=== Activity ===
Every entry that follows is to be set down exactly, with its pictures omitted.

[Spatial reasoning data]
┄┄┄┄┄┄

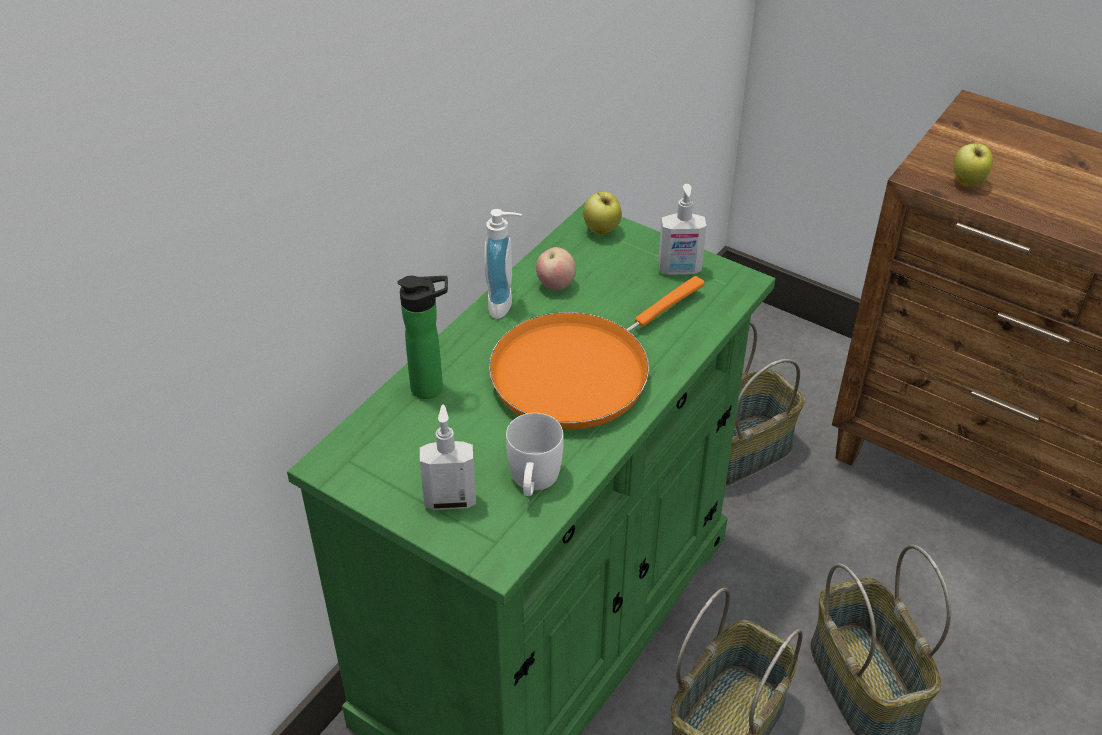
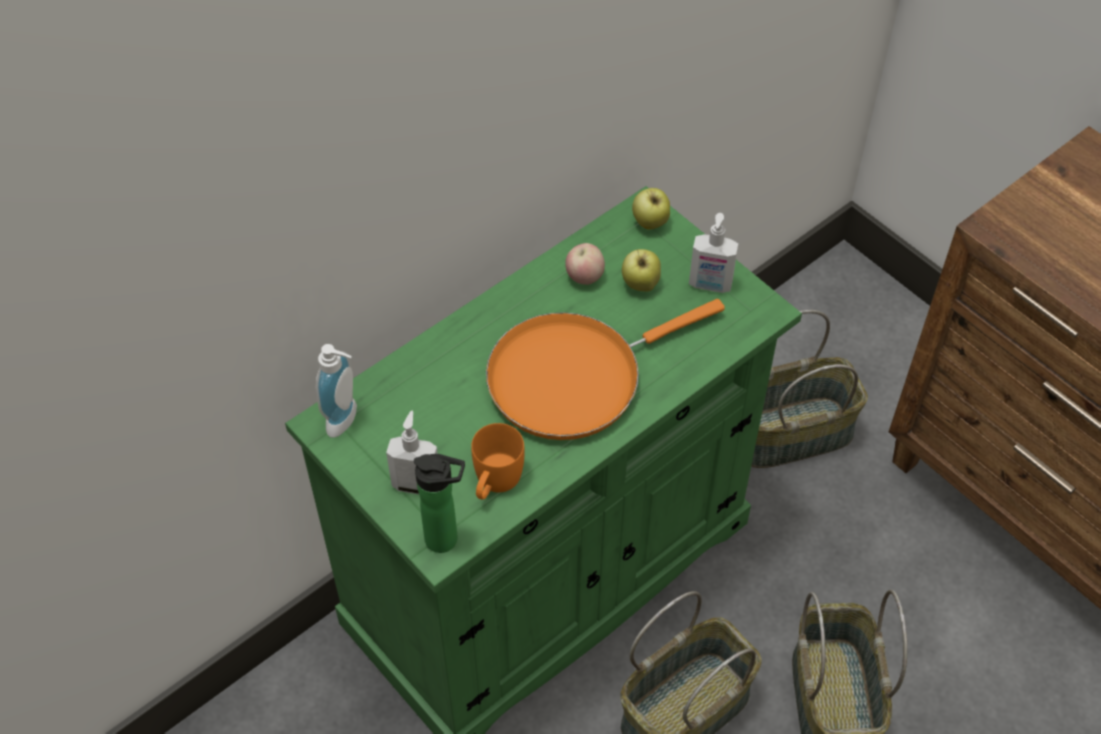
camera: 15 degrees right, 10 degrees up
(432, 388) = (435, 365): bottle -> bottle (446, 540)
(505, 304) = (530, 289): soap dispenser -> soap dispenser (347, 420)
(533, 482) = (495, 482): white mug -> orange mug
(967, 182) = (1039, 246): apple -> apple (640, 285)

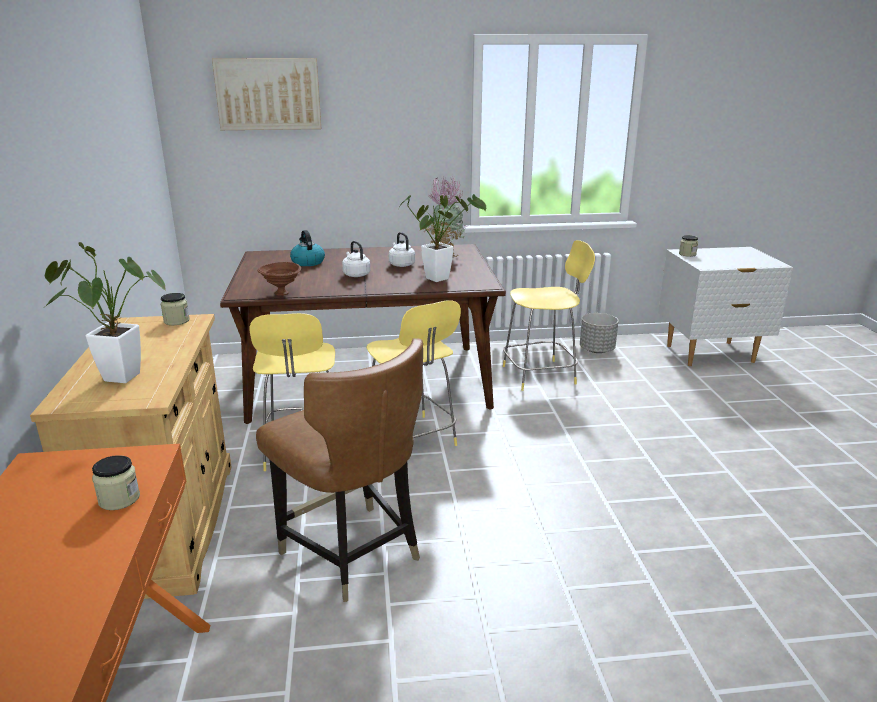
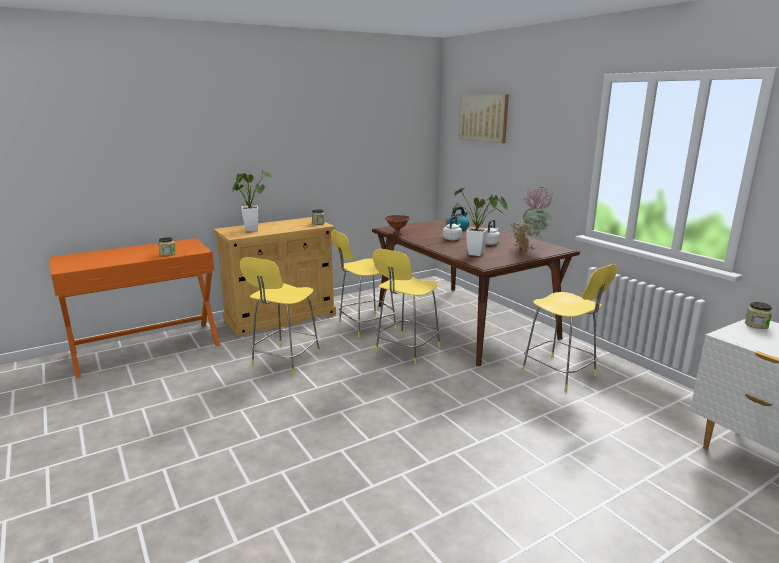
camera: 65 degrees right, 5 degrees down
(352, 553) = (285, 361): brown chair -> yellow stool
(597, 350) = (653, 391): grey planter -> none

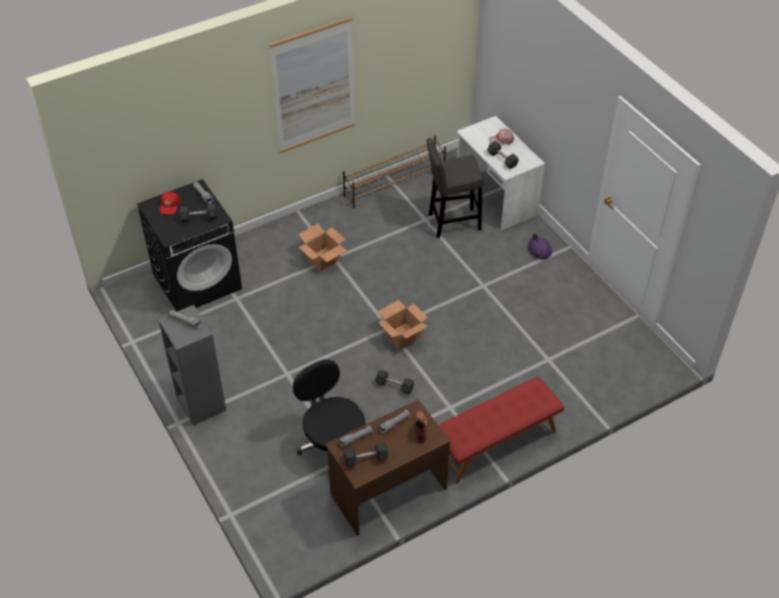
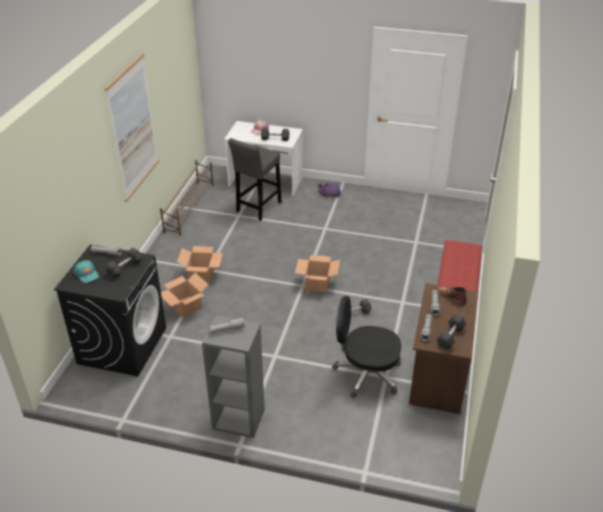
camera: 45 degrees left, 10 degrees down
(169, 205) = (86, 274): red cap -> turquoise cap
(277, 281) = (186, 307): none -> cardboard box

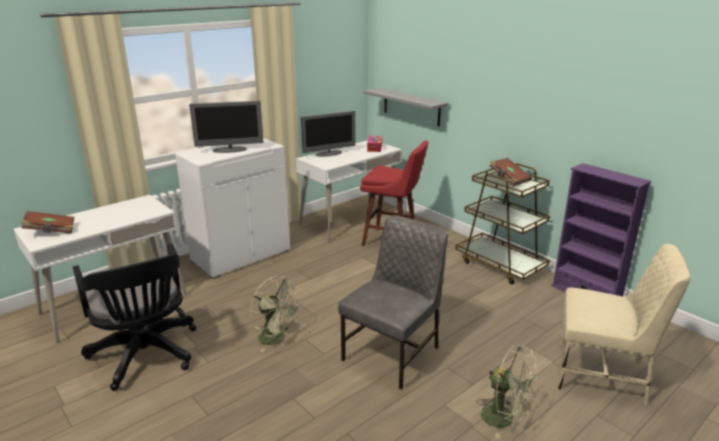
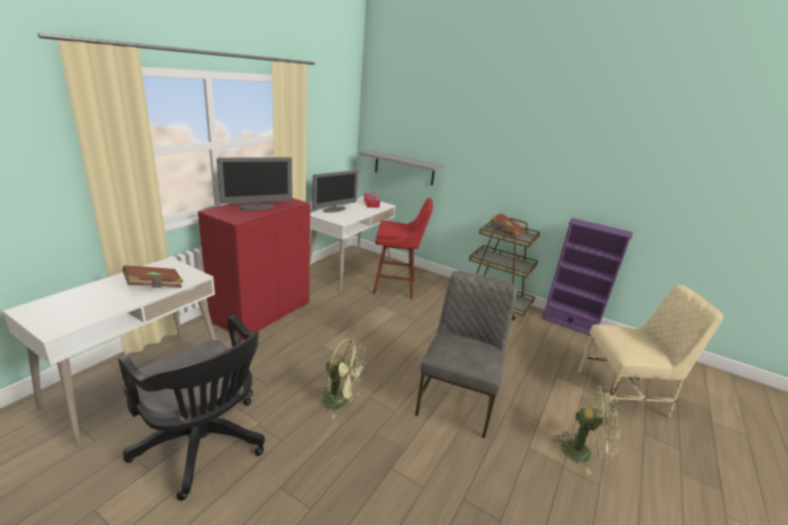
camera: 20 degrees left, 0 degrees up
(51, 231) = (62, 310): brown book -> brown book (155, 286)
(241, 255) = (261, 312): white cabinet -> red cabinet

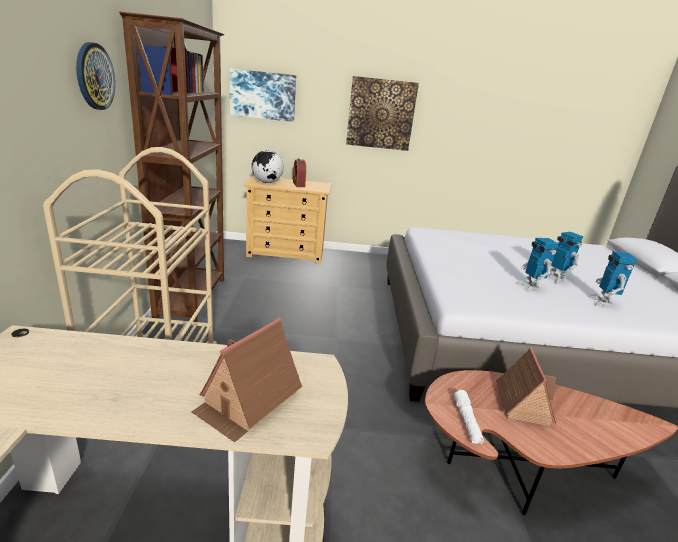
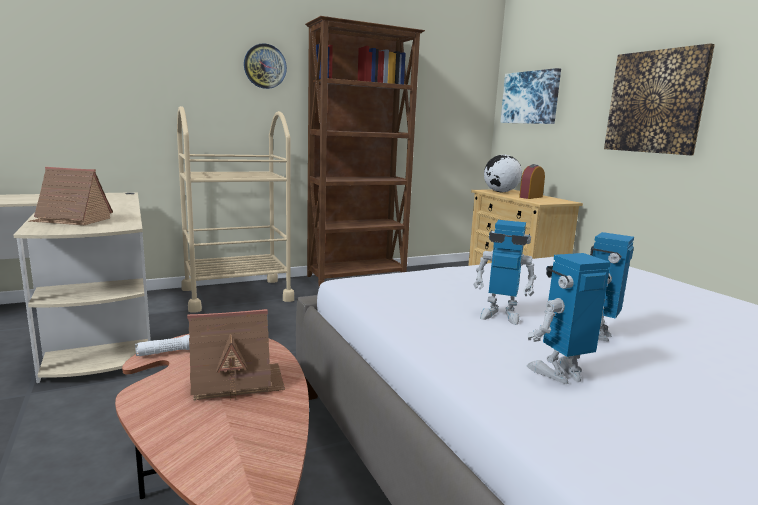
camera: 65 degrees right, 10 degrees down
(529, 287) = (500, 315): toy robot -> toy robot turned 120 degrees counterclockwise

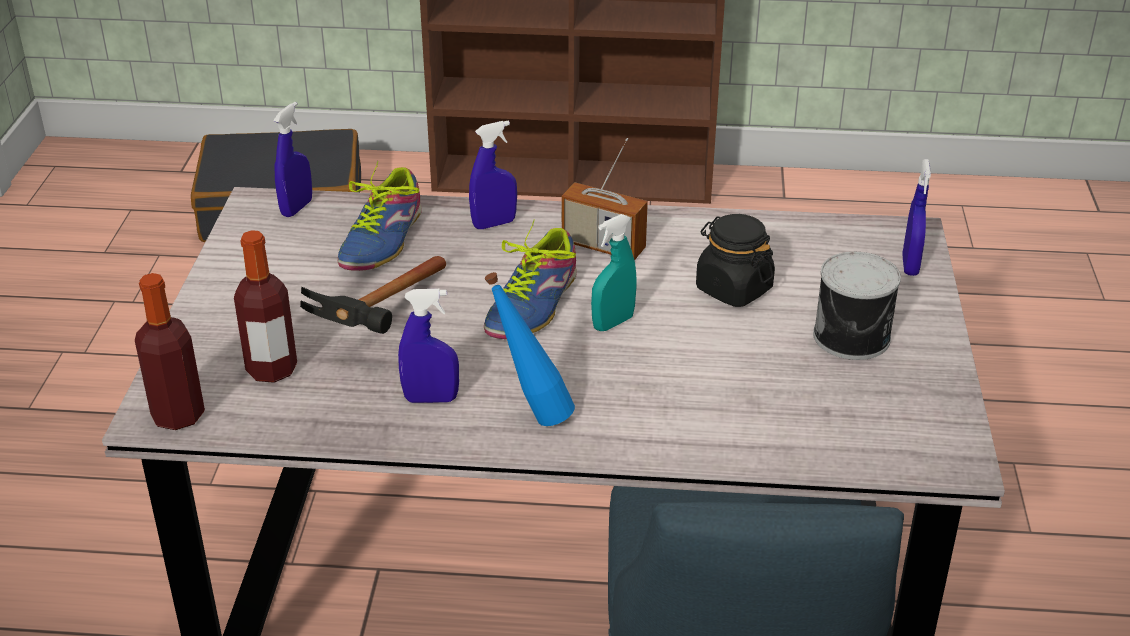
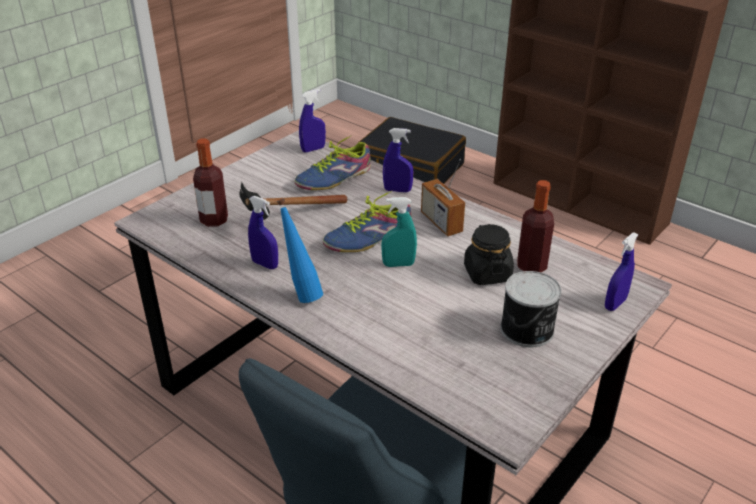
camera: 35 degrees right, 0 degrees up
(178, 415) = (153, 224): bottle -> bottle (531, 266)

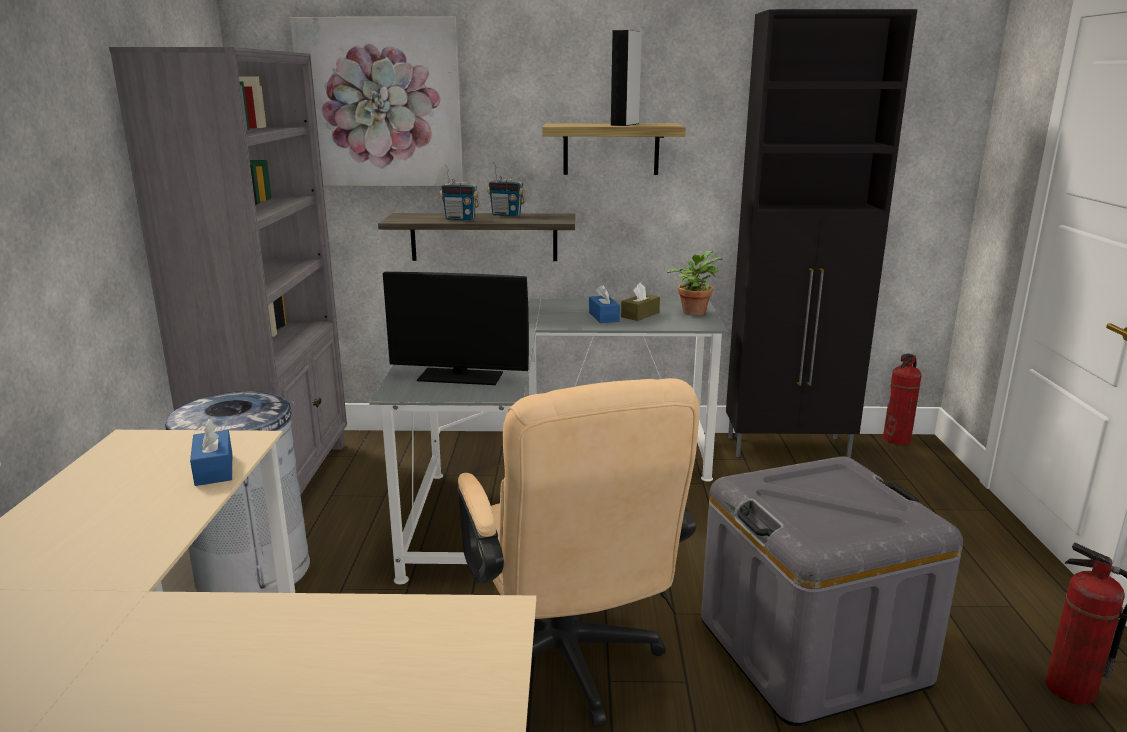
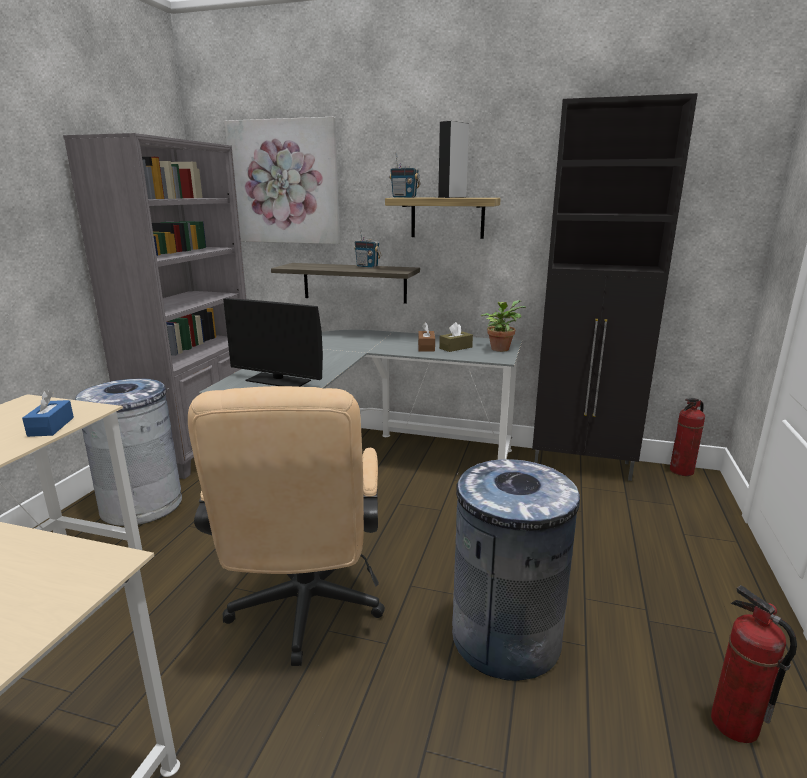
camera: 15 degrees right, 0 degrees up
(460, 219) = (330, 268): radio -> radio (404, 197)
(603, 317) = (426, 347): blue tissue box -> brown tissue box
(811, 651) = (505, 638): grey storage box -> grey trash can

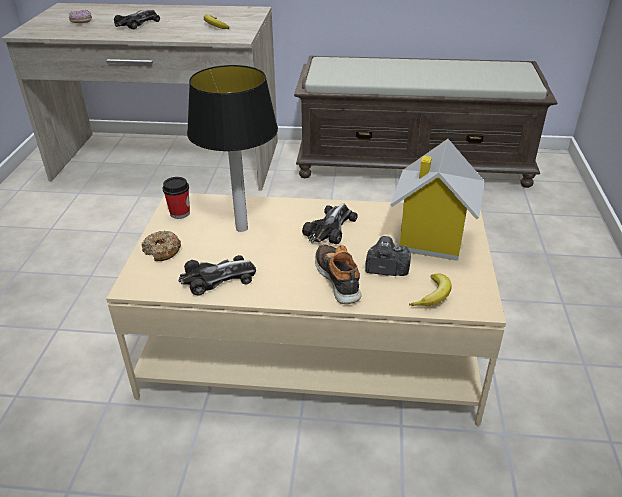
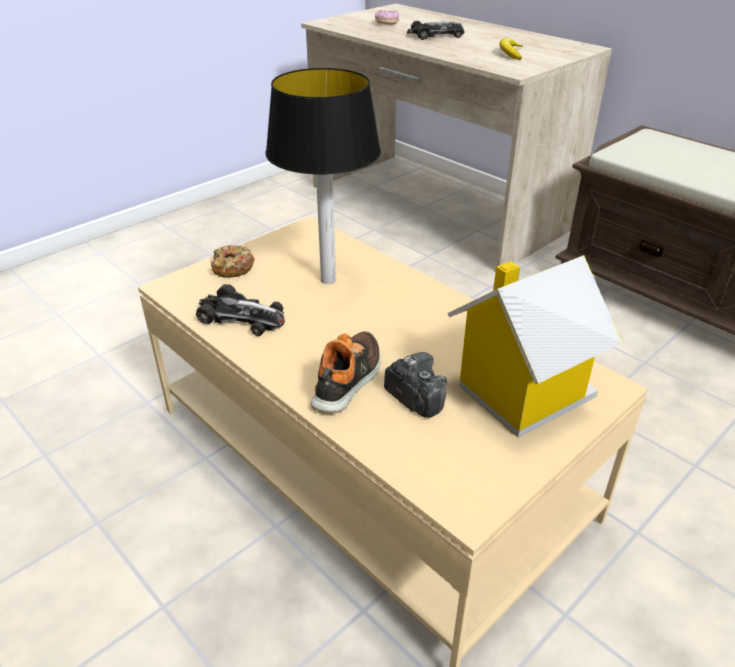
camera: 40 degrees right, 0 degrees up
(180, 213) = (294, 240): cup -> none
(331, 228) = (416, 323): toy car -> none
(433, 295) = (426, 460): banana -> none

┄┄┄┄┄┄

=== Exercise solution ===
camera: 15 degrees right, 10 degrees up
(432, 388) = (435, 365): bottle -> bottle (446, 540)
(505, 304) = (530, 289): soap dispenser -> soap dispenser (347, 420)
(533, 482) = (495, 482): white mug -> orange mug
(967, 182) = (1039, 246): apple -> apple (640, 285)

camera: 65 degrees right, 5 degrees down
(352, 553) = (285, 361): brown chair -> yellow stool
(597, 350) = (653, 391): grey planter -> none

camera: 45 degrees left, 10 degrees down
(169, 205) = (86, 274): red cap -> turquoise cap
(277, 281) = (186, 307): none -> cardboard box

camera: 20 degrees left, 0 degrees up
(51, 231) = (62, 310): brown book -> brown book (155, 286)
(241, 255) = (261, 312): white cabinet -> red cabinet

camera: 65 degrees right, 10 degrees down
(529, 287) = (500, 315): toy robot -> toy robot turned 120 degrees counterclockwise

camera: 35 degrees right, 0 degrees up
(178, 415) = (153, 224): bottle -> bottle (531, 266)

camera: 15 degrees right, 0 degrees up
(460, 219) = (330, 268): radio -> radio (404, 197)
(603, 317) = (426, 347): blue tissue box -> brown tissue box
(811, 651) = (505, 638): grey storage box -> grey trash can

camera: 40 degrees right, 0 degrees up
(180, 213) = (294, 240): cup -> none
(331, 228) = (416, 323): toy car -> none
(433, 295) = (426, 460): banana -> none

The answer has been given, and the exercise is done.